◆ **TEXT**

- - - - - - -

Core Concepts

With functional programming and components becoming an increasingly popular option for building UIs, we've become used to unidirectional data flows, view / state separation and immutable data.

               +------------+
         +----->   State    +-----+
         |     +------------+     |
Setter / |                        | Getter /
Action   |                        | Selector
         |     +------------+     |
         +-----+    View    <-----+
               +------------+

However, the loop above doesn't exist in a vacuum! Various external effects compose the business logic of an app: network requests, time, data persistence, analytics, etc. State mutations (setState, reducers), state getters and render functions are in principle always pure. As a result, interaction handlers such as onClick or lifecycle methods such as componentDidMount handle side-effects imperatively.

- - - - - - -

◆ **RECORDED INFORMATION**
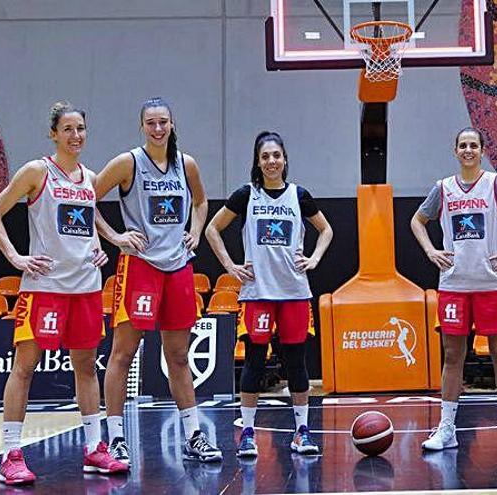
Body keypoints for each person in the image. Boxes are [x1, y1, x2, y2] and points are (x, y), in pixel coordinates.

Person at [0, 102, 127, 484]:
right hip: (44, 288)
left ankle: (95, 448)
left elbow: (87, 220)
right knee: (25, 367)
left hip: (85, 287)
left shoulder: (90, 179)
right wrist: (16, 257)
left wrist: (101, 244)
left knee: (85, 368)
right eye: (67, 129)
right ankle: (10, 455)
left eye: (80, 128)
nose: (75, 135)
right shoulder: (37, 171)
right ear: (53, 133)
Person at [95, 97, 221, 463]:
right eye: (151, 122)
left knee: (179, 356)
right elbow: (86, 199)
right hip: (140, 268)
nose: (158, 128)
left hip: (178, 267)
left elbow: (200, 202)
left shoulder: (187, 164)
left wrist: (195, 232)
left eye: (163, 122)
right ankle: (116, 437)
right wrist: (116, 237)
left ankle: (194, 434)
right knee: (123, 354)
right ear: (142, 126)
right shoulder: (128, 162)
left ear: (172, 124)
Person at [411, 127, 497, 452]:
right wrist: (430, 252)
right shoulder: (442, 189)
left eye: (473, 145)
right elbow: (417, 221)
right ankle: (446, 429)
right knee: (453, 356)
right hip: (454, 285)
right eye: (463, 145)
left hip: (493, 285)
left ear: (482, 150)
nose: (468, 150)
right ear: (455, 151)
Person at [205, 131, 333, 458]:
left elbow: (326, 229)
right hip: (258, 291)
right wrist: (230, 266)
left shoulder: (299, 195)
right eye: (265, 156)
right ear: (258, 162)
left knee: (296, 365)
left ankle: (302, 432)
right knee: (254, 363)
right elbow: (211, 229)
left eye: (276, 155)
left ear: (285, 159)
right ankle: (246, 433)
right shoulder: (247, 195)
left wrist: (315, 258)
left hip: (293, 292)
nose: (271, 161)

- - - - - - -

◆ **INSTRUCTIONS FOR THE TASK**
Continue the passage on core concepts of UI state and side effects from the point where it stops.

◆ **YOUR RESPONSE**
Separation of concerns

Refract allows you to cleanly separate concerns in your app: you can extract effects and side-effects into their own functions. We tend to distinguish side-effects (things happening outside your application: analytics, data persistance, ...) from effects (things happening inside your application: network requests, dispatching to a store, mapping or replacing props, ...).

Side-effects

Your application should be able to function with or without its side-effects: for instance, how many times have you experienced a website not working? Only to realise that your ad blocker had blocked a third party script, causing a missing analytic function to crash the whole app!

With Refract, you can wrap side-effects around your container components, and ensure that your application works with or without them.

Effects

Paradigms

Refract makes use of functional and reactive principles to manage effects and side-effects. Reactive programming especially is extremely powerful in its ability to chain time-based operations without breaking a sweat: Refract offers a great way to gradually use it in component-based applications (React, Inferno and Preact).

Functional and declarative

Perhaps this is familiar:

const setFilter = (name, value) => {
    setState({
        [name]: value
    })

    window.localStorage.setItem(name, value)
    myAnalyticsProvider.logEvent('FilterChange', {
        [name]: value
    })
}

The side-effects of persisting the filter value and firing an analytics event are imperative: they are concerned with the "what" as well as the "how".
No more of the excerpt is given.